A tall order, to be sure, but it's a standard that has served her well. A Renaissance scholar and translator as well as poet, Johnson has two published collections of poetry to her name, a translation of Virgil's Georgics published this year by Penguin Classics, as well as a National Endowment for the Arts award. As of last month, she can now add the laurel of a John Simon Guggenheim Foundation fellowship in poetry.

The Yale Review praised Johnson's second book of poetry, 2008's A Metaphorical God, saying she "writes with Milton open at her elbow but with the real dirt of a real Utah under her fingertips."

The prestigious fellowship adds Johnson's name to a very short list of Utah residents who have received the award in the past. Logan native and poet May Swenson received a Guggenheim in recognition of her poetry in 1959. Jacqueline Osherow, professor of English at the University of Utah, received the Guggenheim in 1997.

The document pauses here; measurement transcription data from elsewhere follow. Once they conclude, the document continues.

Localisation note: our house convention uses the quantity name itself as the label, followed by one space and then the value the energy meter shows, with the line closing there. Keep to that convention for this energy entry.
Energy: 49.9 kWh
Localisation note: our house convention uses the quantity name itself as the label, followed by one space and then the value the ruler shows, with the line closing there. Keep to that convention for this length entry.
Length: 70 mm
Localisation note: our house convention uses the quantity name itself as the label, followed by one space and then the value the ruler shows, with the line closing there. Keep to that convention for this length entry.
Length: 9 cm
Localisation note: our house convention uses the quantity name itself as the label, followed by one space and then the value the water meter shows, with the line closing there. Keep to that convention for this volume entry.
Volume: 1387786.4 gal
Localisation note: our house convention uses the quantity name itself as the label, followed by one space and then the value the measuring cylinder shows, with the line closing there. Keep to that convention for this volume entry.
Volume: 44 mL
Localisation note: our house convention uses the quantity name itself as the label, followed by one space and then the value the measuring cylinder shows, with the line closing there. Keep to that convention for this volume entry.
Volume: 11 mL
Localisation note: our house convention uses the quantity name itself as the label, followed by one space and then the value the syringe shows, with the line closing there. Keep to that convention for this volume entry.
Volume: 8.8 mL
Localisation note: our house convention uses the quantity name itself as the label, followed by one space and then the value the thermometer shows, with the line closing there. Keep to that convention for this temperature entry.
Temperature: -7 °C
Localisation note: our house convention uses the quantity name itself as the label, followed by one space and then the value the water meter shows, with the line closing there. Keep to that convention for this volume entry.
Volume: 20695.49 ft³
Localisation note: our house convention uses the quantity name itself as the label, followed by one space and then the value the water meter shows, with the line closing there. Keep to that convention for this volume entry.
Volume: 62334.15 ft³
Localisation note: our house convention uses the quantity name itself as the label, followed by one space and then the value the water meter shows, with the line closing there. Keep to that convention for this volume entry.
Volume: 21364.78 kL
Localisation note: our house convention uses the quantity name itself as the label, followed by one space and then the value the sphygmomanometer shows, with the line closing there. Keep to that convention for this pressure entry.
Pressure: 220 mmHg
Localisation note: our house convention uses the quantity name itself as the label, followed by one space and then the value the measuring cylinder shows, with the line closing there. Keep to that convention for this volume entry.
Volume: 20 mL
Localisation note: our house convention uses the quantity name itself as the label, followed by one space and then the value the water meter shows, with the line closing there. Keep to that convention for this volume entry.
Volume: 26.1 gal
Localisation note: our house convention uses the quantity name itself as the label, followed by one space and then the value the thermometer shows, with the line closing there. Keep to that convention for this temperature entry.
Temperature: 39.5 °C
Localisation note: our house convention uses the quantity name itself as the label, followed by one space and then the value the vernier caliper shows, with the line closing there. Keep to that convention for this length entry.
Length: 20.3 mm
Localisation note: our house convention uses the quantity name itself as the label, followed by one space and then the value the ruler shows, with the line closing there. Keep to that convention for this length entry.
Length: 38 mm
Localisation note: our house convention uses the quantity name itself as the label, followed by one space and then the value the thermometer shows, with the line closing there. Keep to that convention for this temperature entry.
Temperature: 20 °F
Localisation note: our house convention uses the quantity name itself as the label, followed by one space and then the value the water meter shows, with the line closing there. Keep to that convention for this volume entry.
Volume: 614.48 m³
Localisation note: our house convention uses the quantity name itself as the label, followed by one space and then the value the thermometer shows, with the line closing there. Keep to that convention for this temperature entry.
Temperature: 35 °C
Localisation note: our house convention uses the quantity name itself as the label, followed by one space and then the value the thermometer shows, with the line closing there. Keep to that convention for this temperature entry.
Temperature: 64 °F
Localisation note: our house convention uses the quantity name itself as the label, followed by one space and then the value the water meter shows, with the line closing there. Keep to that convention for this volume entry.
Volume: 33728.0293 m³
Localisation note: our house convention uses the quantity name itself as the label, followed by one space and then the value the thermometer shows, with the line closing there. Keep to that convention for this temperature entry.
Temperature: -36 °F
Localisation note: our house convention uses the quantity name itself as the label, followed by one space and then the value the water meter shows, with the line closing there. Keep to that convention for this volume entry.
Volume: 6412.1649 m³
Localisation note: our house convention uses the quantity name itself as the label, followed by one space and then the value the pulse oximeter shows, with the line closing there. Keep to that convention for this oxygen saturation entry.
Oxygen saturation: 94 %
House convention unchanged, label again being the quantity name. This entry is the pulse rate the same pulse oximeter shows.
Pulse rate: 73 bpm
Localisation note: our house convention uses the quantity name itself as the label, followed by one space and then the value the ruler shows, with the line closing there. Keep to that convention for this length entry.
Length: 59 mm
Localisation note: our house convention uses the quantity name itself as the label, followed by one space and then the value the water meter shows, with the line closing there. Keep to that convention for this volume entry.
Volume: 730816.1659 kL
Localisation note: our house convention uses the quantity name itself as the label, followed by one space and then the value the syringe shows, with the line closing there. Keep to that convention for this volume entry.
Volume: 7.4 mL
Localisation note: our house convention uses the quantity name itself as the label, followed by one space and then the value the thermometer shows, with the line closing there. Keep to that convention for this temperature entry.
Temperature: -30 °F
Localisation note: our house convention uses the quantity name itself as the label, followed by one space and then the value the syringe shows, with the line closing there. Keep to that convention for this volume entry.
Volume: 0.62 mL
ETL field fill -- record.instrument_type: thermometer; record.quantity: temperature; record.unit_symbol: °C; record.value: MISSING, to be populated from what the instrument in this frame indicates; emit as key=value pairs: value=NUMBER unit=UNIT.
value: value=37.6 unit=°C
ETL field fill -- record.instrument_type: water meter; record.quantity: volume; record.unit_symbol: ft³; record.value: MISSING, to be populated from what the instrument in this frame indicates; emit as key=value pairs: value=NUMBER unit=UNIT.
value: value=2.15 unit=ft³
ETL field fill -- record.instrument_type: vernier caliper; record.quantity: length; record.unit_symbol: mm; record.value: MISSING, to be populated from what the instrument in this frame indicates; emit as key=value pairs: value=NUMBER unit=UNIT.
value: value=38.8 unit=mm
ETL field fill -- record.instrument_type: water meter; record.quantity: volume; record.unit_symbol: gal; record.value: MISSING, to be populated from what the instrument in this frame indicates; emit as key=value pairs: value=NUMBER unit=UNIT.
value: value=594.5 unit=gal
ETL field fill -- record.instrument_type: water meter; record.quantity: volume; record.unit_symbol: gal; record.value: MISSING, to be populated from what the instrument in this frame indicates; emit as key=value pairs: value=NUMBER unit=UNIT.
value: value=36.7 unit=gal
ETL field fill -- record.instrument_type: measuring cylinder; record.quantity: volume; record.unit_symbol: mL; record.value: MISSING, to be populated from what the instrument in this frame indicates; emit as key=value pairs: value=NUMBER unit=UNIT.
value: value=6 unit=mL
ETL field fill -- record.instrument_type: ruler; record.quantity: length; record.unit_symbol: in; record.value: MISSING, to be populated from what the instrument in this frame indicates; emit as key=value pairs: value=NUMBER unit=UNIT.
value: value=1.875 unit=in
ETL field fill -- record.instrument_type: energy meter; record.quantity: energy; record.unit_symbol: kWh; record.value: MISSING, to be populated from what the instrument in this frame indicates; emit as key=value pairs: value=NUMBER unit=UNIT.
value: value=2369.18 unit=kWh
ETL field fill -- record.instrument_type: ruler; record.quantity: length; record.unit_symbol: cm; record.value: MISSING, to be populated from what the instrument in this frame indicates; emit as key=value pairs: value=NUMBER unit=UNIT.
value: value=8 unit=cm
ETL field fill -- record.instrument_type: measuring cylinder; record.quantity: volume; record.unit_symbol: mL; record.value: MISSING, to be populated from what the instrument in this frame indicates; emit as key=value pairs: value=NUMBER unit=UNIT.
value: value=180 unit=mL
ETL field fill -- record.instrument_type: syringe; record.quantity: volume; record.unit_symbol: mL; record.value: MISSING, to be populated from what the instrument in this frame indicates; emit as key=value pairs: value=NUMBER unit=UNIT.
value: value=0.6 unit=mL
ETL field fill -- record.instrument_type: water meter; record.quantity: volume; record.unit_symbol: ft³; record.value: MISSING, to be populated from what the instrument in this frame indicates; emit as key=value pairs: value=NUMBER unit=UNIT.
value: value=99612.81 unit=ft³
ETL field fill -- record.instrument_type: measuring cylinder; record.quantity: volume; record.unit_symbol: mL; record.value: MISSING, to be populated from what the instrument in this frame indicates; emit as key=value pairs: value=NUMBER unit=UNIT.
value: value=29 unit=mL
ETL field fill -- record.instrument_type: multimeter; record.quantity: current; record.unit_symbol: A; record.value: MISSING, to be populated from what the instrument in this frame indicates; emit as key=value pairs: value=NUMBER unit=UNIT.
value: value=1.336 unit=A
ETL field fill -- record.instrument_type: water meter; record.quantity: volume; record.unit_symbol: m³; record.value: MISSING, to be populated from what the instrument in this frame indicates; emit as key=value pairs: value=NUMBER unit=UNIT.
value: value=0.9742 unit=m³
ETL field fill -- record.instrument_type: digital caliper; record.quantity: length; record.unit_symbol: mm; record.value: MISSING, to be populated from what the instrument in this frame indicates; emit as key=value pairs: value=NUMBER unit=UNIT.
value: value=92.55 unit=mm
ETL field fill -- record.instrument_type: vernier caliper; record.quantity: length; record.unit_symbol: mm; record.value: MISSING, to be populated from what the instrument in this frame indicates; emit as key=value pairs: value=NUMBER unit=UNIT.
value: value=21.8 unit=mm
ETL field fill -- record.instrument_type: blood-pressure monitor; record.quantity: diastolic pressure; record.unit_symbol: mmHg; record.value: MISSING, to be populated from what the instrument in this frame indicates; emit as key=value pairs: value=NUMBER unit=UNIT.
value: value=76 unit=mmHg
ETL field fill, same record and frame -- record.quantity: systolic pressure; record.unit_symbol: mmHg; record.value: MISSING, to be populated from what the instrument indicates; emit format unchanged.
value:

The foundation announced its 180 awarded fellowships across 62 scientific, academic and creative disciplines April 7, selecting from some 3,000 applicants. The awards were established in 1925 and have distributed millions of dollars' worth of grants that allow recipients to travel and fund individual projects. Ten recipients of the award for poetry were announced this year.

Johnson's mind first opened to the power of language growing up in West Jordan, where she listened to songs by Daniel Lanois and Chris Whitley.

"I obsessed over rock lyrics as if they were works in themselves," she said. "Then I slowly became indoctrinated by poetry that wasn't accompanied by loud guitars."

Johnson credits her West Jordan High School teacher Steven Bickmore, who helped steer her in the right direction in Advanced Placement classes in Latin and English, pointing out the link between the study of classics and English poetry. Bickmore is now an assistant professor of education at Louisiana State University.

"She used to leave me messages in Latin on the blackboard that were often over my head and difficult to translate," Bickmore said. "She is one of the students I tried to remember when teaching high school got rough - as it always does. As I work at LSU teaching new English teachers, I try to tell them that, yes, some of your students will listen."

Johnson went on to earn a master's degree at Johns Hopkins University, an MFA at the University of Iowa and a doctorate in 2003 from the University of California at Berkeley. Returning to Utah was never an end-goal, Johnson said, but a happy accident.

She greeted the announcement of her award last month with "complete astonishment." She was talking via Skype to her husband, Jay Hopler - a poet currently living in Rome on a fellowship from the American Academy of Arts & Letters - when she opened an e-mail from the Guggenheim Foundation.

She ended the conversation without telling her husband about the award. After a chance to collect her thoughts, she called him back to relay the news.

Her two sons, 10-year-old Elijah Greenfield and 6-year-old Bennett Greenfield, jumped up and down in the family living room. "They didn't know what the award was. They just knew it was something to celebrate," Johnson said.